▸ **Description of the task**:
Look for the word "will" in the records, and copy each line where it appears.
┄┄┄┄┄┄┄┄┄┄┄┄┄┄┄┄┄┄┄┄
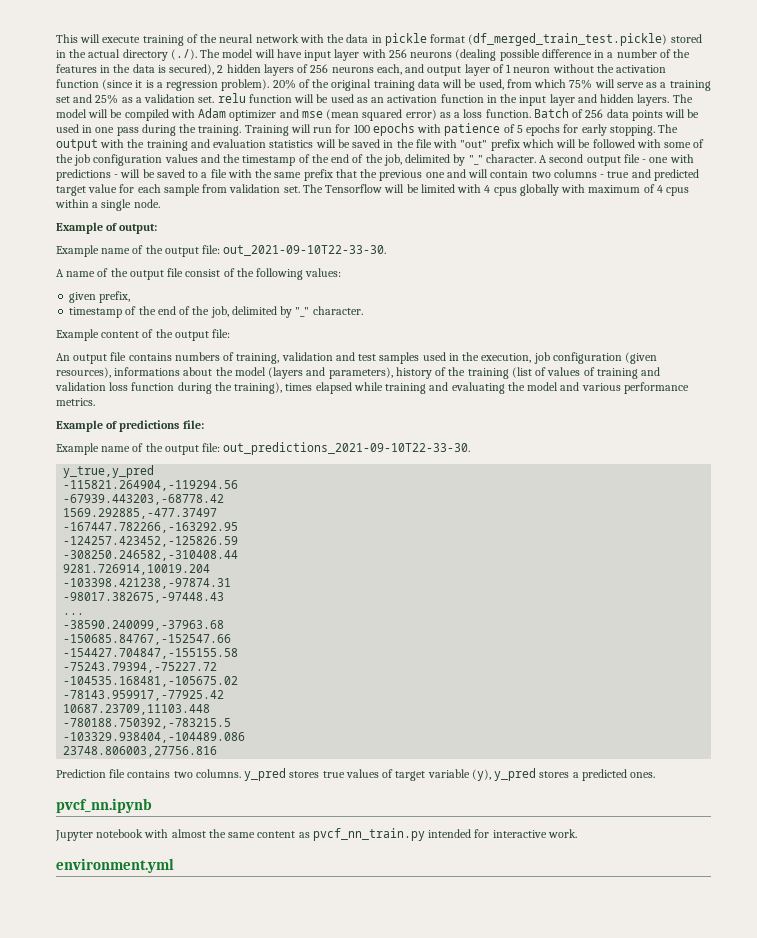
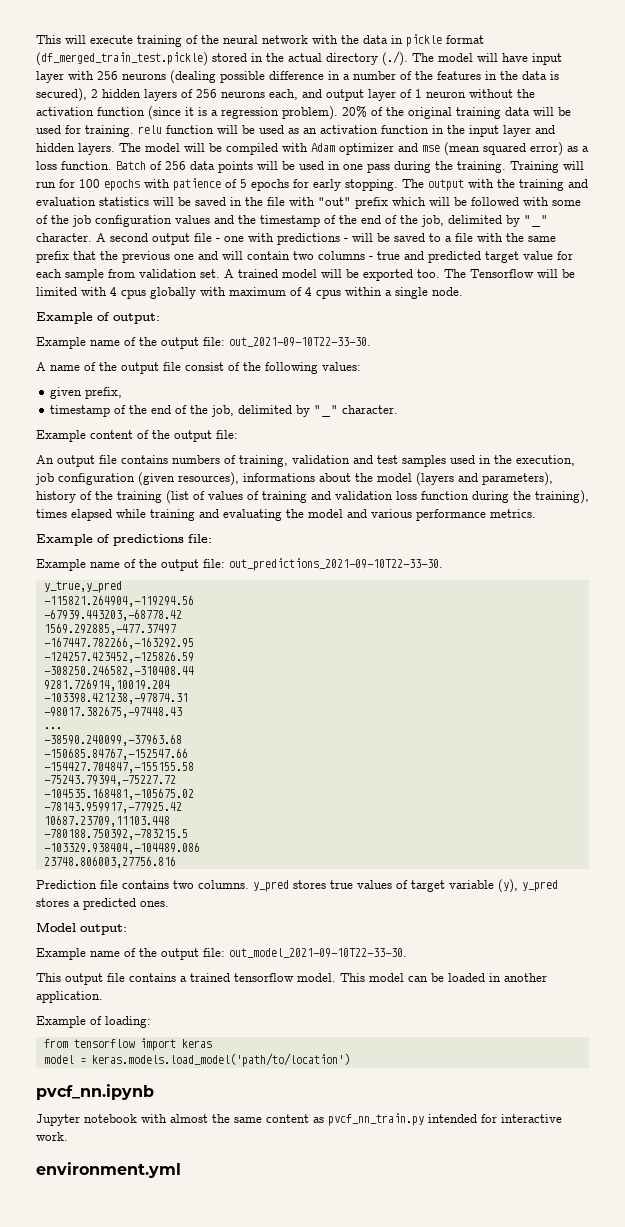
[478,79,711,91] [56,94,215,104] used, from which 75% will serve as a training set and 25% as a validation set. -> [36,125,134,137] used for training.
(300, 189) none -> [224,269,440,281] A trained model will be exported too.
(656, 775) none -> [36,922,127,935] [36,948,407,960] [36,973,547,985] [36,991,103,1003] [36,1016,151,1028] [43,1038,212,1051] [43,1053,350,1067] // Model output: // Example name of the output file: out_model_2021-09-10T22-33-30. // This output file contains a trained tensorflow model. This model can be loaded in another application. // Example of loading: // from tensorflow import keras // model = keras.models.load_model('path/to/location')

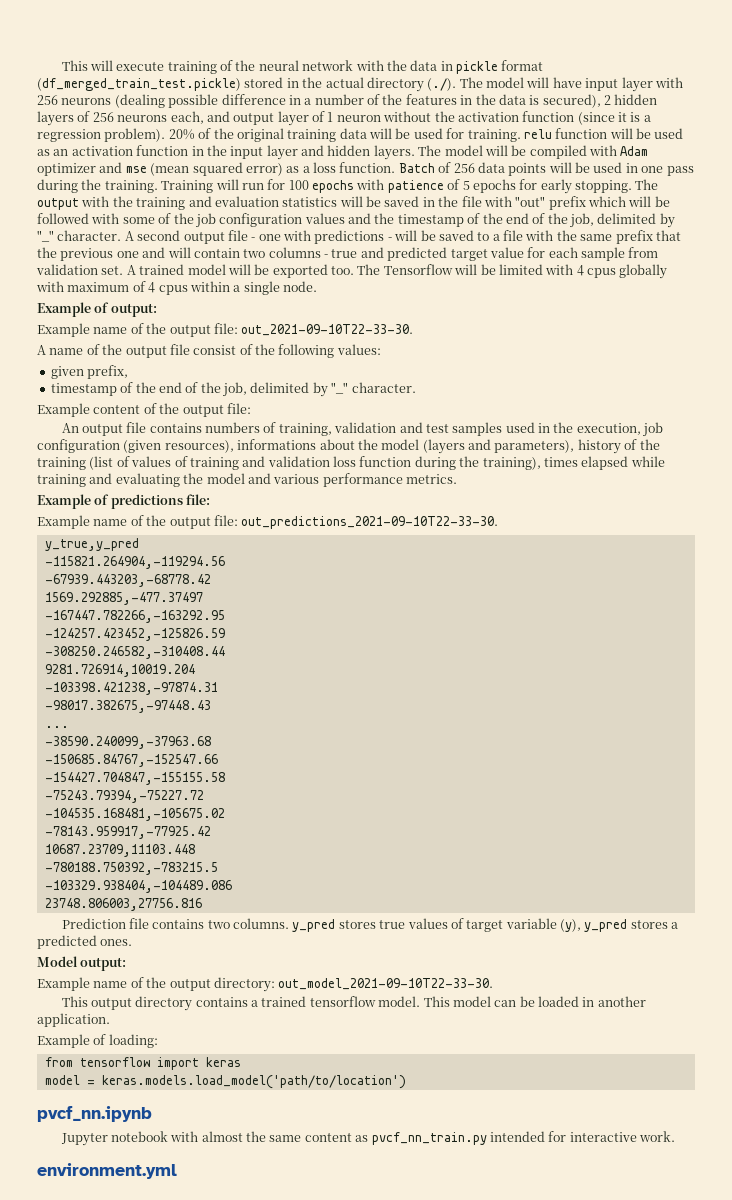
[203,948,225,957] file: -> [213,977,275,992] directory:
[107,973,125,982] file -> [135,996,193,1011] directory

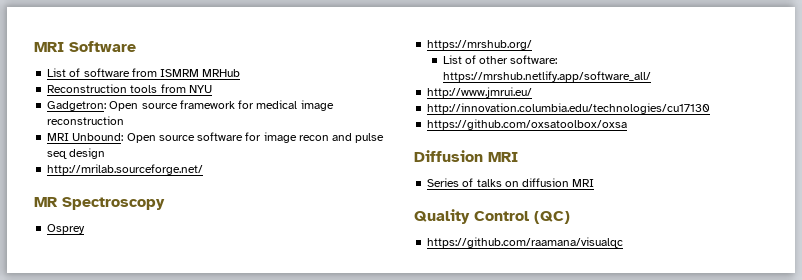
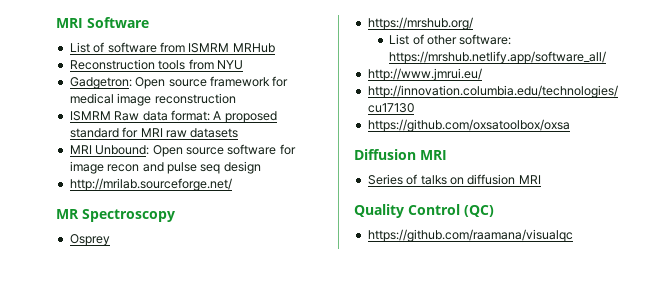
(125, 120) none -> [69,110,277,123] [69,127,239,138] // ISMRM Raw data format: A proposed standard for MRI raw datasets

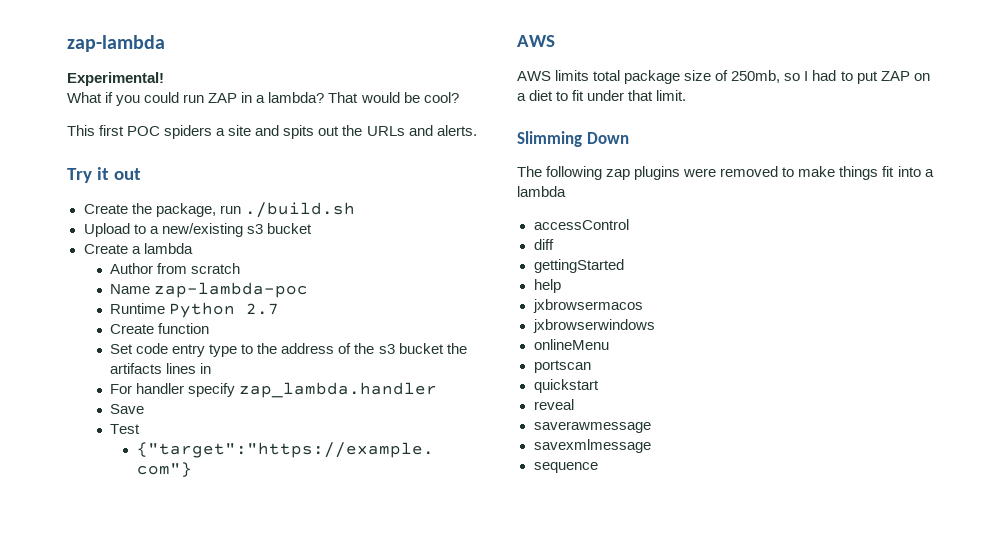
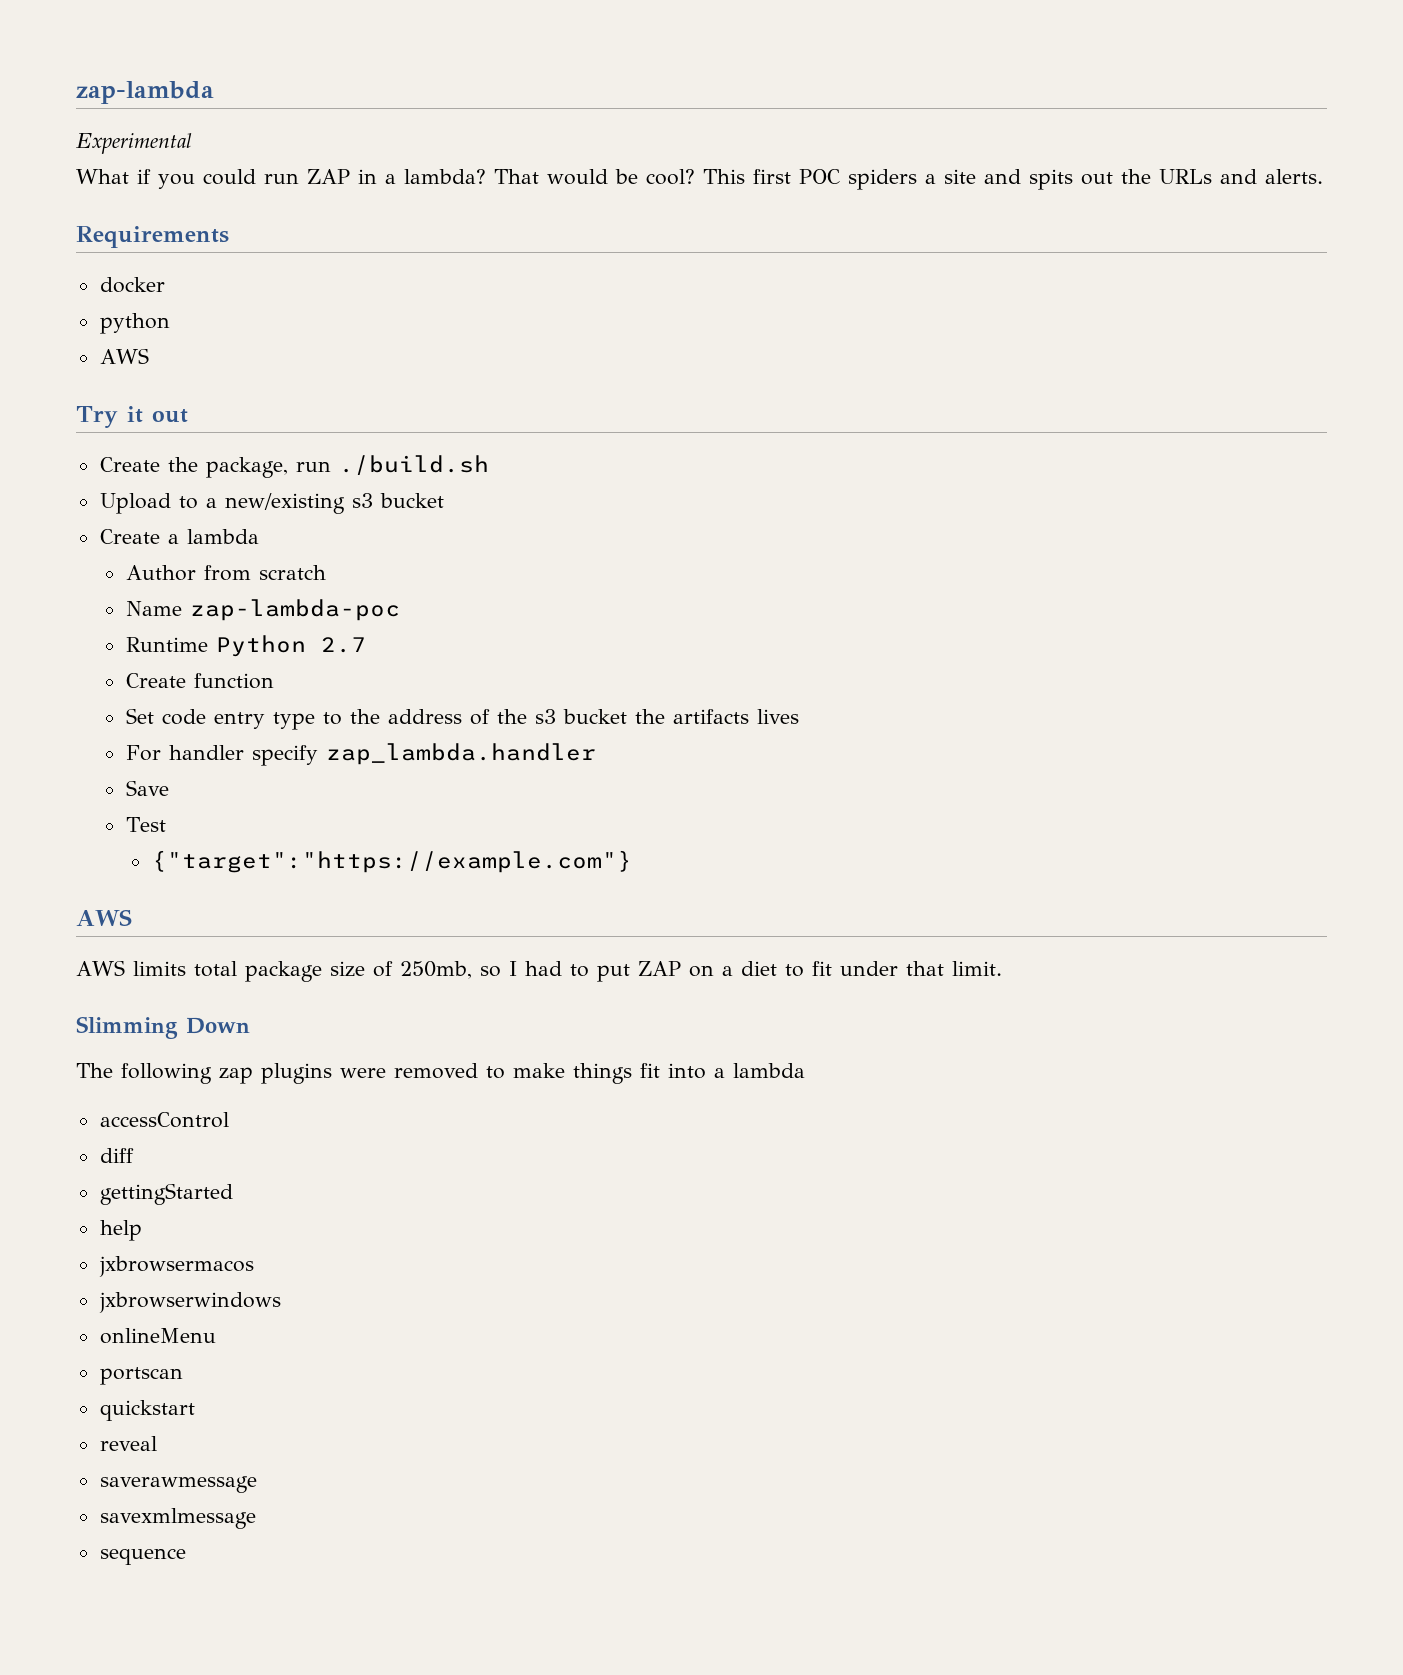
[67,72,164,86] Experimental! -> [76,133,192,154] Experimental
(459, 97) // -> (695, 177) none
(477, 130) none -> [76,226,229,248] [99,277,165,293] [99,313,170,334] [99,348,149,364] // Requirements // docker // python // AWS
[166,363,212,374] lines in -> [756,709,799,724] lives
┄┄┄┄┄┄┄┄┄┄┄┄┄┄┄┄┄┄┄┄
▸ **Solution to this task**:
[478,79,711,91] [56,94,215,104] used, from which 75% will serve as a training set and 25% as a validation set. -> [36,125,134,137] used for training.
(300, 189) none -> [224,269,440,281] A trained model will be exported too.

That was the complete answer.